Skip to content, or skip to search.

The Mix Master


One evening recently, Russell was on his way to yoga in his new black Mercedes Benz. He's been doing yoga for about three years now. "When I took him to his first yoga class in L.A.," says Shriver, "he came out and said, 'If I keep doing this, I'm gonna lose all my money.' Which is a great insight into yoga. But Russell's only managed to make more money."

We were driving east on Houston Street, and Russell was looking out the window at the East Village. "I think where we are right now in the East Village is probably the best American melting pot," he said. "This is where American culture comes together. People can understand each other here, people bump up against each other, the fusion is honest here.

"There's a whole communication, a dialogue amongst youth, going on in this city -- it's a big deal," he said.

"You know what the Jerry Springer Show proves?" he went on, turning around and looking at me. "That white people are niggers, too. It's important. People don't realize it when they live in a different world, but a lot of those people are uneducated, they have the whole same set of experiences, they have the same lifestyle, and now, because of hip-hop, they're all dressing the same and they're using the same language." Seven out of ten hip-hop records are now purchased by non-blacks. "All those people on Jerry Springer listen to it," Russell said.

But "hip-hop didn't cross over from black to white," he added. "It crossed over from cool to uncool. There was always alternative white people into it." Russell scowled.

"People aren't threatened by black people getting 'economically empowered.' That's too much thinking. They're threatened by rappers saying that shit about we gonna rob you! They're threatened they might get robbed, too! 'Thank God, I wish they'd be successful, and not rob me -- if that's all they want, please, somebody give them niggas some money!' " He laughed.

"But when Jay-Z's saying, 'I'm gonna rob you,' he's saying, 'I'm gonna rob you if shit ain't right.'

"Rappers are spokespeople for the people who have nothing. We really can't empower them all," he said.

He went into his class in the Jivamukti Yoga Center. The wide, smooth room where he laid down his mat was filled with limber girls with henna tattoos.

The room fell quiet, and the teacher started telling the story of Ganesha, the Indian god who as a little boy was cursed with an elephant head. "And so, Ganesha teaches us how to deal with obstacles," the teacher said.

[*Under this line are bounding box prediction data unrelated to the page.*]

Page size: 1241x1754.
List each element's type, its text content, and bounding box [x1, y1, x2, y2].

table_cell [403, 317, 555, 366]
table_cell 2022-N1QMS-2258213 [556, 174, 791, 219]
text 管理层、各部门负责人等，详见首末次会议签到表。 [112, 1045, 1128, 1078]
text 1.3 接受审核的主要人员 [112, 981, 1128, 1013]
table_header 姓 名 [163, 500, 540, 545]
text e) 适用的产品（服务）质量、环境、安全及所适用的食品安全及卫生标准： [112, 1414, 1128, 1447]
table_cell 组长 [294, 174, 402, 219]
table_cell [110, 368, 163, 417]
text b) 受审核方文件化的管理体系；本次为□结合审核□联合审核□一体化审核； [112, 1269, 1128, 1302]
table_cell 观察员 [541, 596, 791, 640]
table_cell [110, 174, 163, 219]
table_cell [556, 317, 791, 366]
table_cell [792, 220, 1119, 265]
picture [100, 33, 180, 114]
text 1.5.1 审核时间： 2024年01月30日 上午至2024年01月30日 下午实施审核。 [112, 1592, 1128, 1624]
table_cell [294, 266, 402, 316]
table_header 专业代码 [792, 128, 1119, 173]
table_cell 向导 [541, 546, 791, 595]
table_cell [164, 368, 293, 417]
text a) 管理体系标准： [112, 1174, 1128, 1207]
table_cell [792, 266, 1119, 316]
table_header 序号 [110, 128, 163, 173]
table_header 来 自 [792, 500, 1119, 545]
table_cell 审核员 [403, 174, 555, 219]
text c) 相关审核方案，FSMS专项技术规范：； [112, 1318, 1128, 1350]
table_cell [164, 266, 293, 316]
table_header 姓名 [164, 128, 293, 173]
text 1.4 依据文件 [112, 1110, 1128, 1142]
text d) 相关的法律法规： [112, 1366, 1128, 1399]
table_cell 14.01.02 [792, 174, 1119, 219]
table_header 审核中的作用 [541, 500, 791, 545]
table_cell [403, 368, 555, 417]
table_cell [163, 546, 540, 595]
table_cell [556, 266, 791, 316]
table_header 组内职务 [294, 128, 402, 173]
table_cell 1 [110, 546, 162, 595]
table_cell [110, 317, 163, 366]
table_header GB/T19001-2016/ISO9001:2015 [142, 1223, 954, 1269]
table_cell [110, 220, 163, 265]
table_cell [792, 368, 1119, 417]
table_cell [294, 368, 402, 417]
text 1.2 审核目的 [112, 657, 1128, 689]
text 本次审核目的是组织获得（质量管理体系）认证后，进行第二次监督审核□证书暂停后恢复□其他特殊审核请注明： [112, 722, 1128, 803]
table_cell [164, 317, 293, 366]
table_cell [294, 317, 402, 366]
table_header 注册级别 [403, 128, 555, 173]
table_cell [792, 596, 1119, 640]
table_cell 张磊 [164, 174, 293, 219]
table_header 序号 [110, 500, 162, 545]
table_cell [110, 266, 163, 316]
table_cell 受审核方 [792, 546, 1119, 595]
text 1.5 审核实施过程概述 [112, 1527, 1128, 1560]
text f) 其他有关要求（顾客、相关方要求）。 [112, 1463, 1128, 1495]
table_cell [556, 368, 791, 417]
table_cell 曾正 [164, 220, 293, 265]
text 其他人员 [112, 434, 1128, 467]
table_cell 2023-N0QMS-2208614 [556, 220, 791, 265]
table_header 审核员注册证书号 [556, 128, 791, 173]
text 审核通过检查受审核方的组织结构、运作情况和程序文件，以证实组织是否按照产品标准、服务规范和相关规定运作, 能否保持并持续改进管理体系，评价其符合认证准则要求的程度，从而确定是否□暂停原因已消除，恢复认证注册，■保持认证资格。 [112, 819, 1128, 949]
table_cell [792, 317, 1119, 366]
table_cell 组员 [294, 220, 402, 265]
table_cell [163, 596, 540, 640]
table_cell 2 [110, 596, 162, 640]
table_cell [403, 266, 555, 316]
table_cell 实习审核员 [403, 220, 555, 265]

Every day, Russell Simmons stands on his head.

It's another night at Moomba, "the regular spot": Russell and Andre, Gary Harris, J. Luv, and Andre's date, a young woman named Erica, are spread out over a booth. Russell's wearing a Phat Farm jacket with the company's mascot on the back, a jaunty cash cow called Money Moo. Andre is all in white -- Calvin Klein.

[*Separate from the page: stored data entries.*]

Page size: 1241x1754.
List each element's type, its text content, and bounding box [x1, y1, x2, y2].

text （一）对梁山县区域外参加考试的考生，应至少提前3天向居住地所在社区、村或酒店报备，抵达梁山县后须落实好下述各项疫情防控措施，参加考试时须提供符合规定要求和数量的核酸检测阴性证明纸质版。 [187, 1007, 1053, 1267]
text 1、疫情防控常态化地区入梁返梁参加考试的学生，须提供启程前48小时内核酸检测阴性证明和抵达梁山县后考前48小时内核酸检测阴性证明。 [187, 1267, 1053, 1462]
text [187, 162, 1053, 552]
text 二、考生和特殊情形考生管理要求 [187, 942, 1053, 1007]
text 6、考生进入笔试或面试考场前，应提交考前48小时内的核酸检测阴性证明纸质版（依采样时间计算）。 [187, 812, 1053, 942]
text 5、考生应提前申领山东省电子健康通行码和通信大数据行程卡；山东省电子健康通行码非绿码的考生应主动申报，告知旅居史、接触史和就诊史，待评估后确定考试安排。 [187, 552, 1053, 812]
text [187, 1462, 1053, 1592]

Marilyn Manson is sitting long-faced in the middle of everyone, hands on knees, in white makeup.

"I got an idea," Russell says. "A restaurant chain . . . a Def Jam Cafe, like a hip-hop Planet Hollywood."

"Who would go there?" says J. Luv. "You wouldn't go there. Do you go to Justin's?" -- Puffy's place.

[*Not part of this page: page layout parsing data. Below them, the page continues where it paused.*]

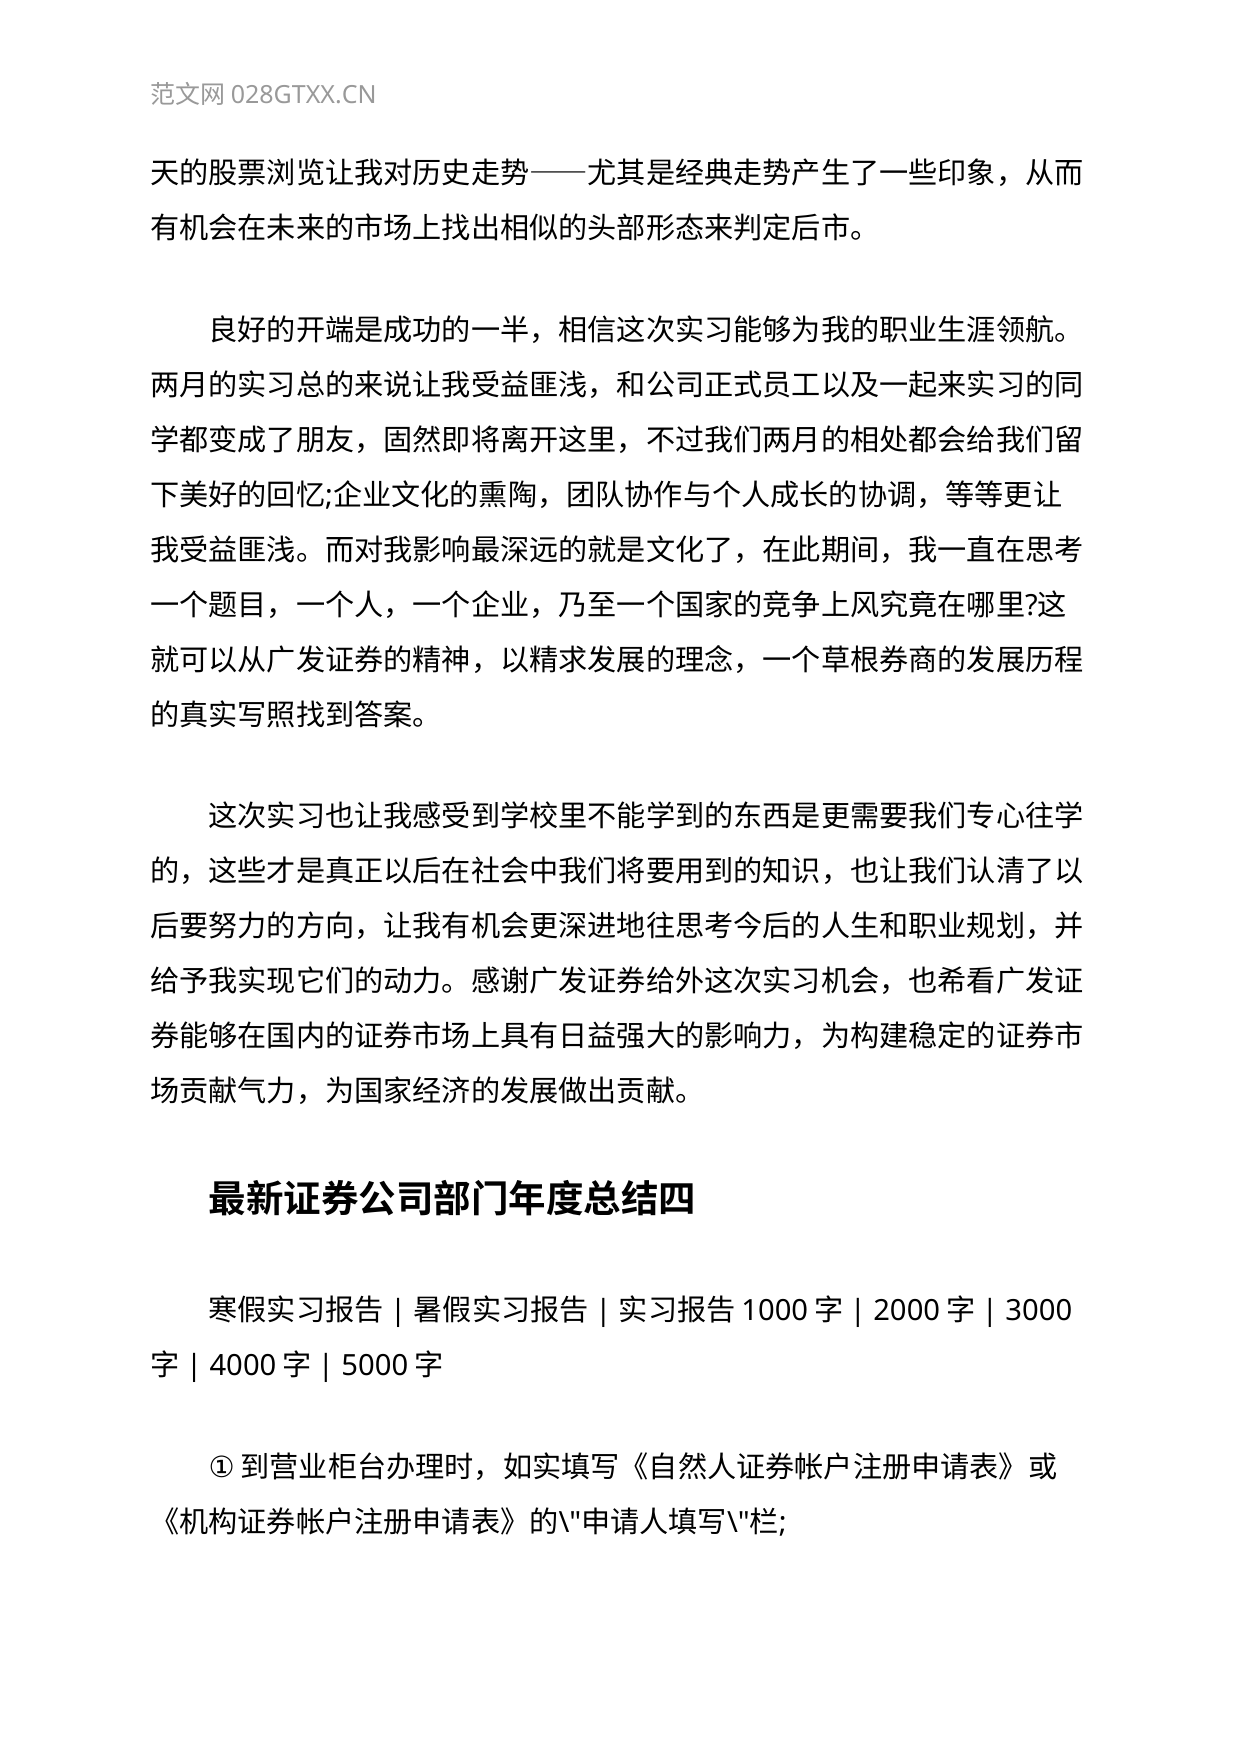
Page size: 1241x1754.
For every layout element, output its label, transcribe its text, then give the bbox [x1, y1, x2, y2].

text 这次实习也让我感受到学校里不能学到的东西是更需要我们专心往学的，这些才是真正以后在社会中我们将要用到的知识，也让我们认清了以后要努力的方向，让我有机会更深进地往思考今后的人生和职业规划，并给予我实现它们的动力。感谢广发证券给外这次实习机会，也希看广发证券能够在国内的证券市场上具有日益强大的影响力，为构建稳定的证券市场贡献气力，为国家经济的发展做出贡献。 [150, 793, 1090, 1110]
text 良好的开端是成功的一半，相信这次实习能够为我的职业生涯领航。两月的实习总的来说让我受益匪浅，和公司正式员工以及一起来实习的同学都变成了朋友，固然即将离开这里，不过我们两月的相处都会给我们留下美好的回忆;企业文化的熏陶，团队协作与个人成长的协调，等等更让我受益匪浅。而对我影响最深远的就是文化了，在此期间，我一直在思考一个题目，一个人，一个企业，乃至一个国家的竞争上风究竟在哪里?这就可以从广发证券的精神，以精求发展的理念，一个草根券商的发展历程的真实写照找到答案。 [150, 307, 1090, 733]
text 寒假实习报告 | 暑假实习报告 | 实习报告1000字 | 2000字 | 3000字 | 4000字 | 5000字 [150, 1287, 1090, 1384]
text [150, 150, 1090, 247]
text 最新证券公司部门年度总结四 [150, 1169, 1090, 1223]
text ①到营业柜台办理时，如实填写《自然人证券帐户注册申请表》或《机构证券帐户注册申请表》的\"申请人填写\"栏; [150, 1443, 1090, 1541]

"Yes," says Russell, "and yes, I would!"

"That's a onetime visit," says Erica. "People don't go back once they see the stars aren't really there."

"Oh, I'd get 'em in there." Russell nods vehemently. "We'll have everybody up in there -- and all my artists' videos playing on the TV screens!"

Shoshanna Lonstein is coming by in tight jeans . . . tight everything. Russell's eyes light up. "Every Jewish guy in New York is in love with that girl," he says.

She crouches before him, smiling her wide, easy smile. Her dark hair gleams; her cleavage heaves. "Hey, Russell, whassup?"

"Hi, sweetheart," says Russell.

They talk business.

"Smart girl," Russell says approvingly as she moves away.

"You're feeling her -- and I'm feeling you," Harris teases.

"She is a smart girl," Russell says. "Making a whole business out of her titties!"

"They're not that big," remarks Erica.

They keep talking; Russell lays down some more plans for the Def Jam Cafe.

"I think it could work," says Andre.

"Of course it could work," Russell says.

He isn't going to give up until everyone agrees with him.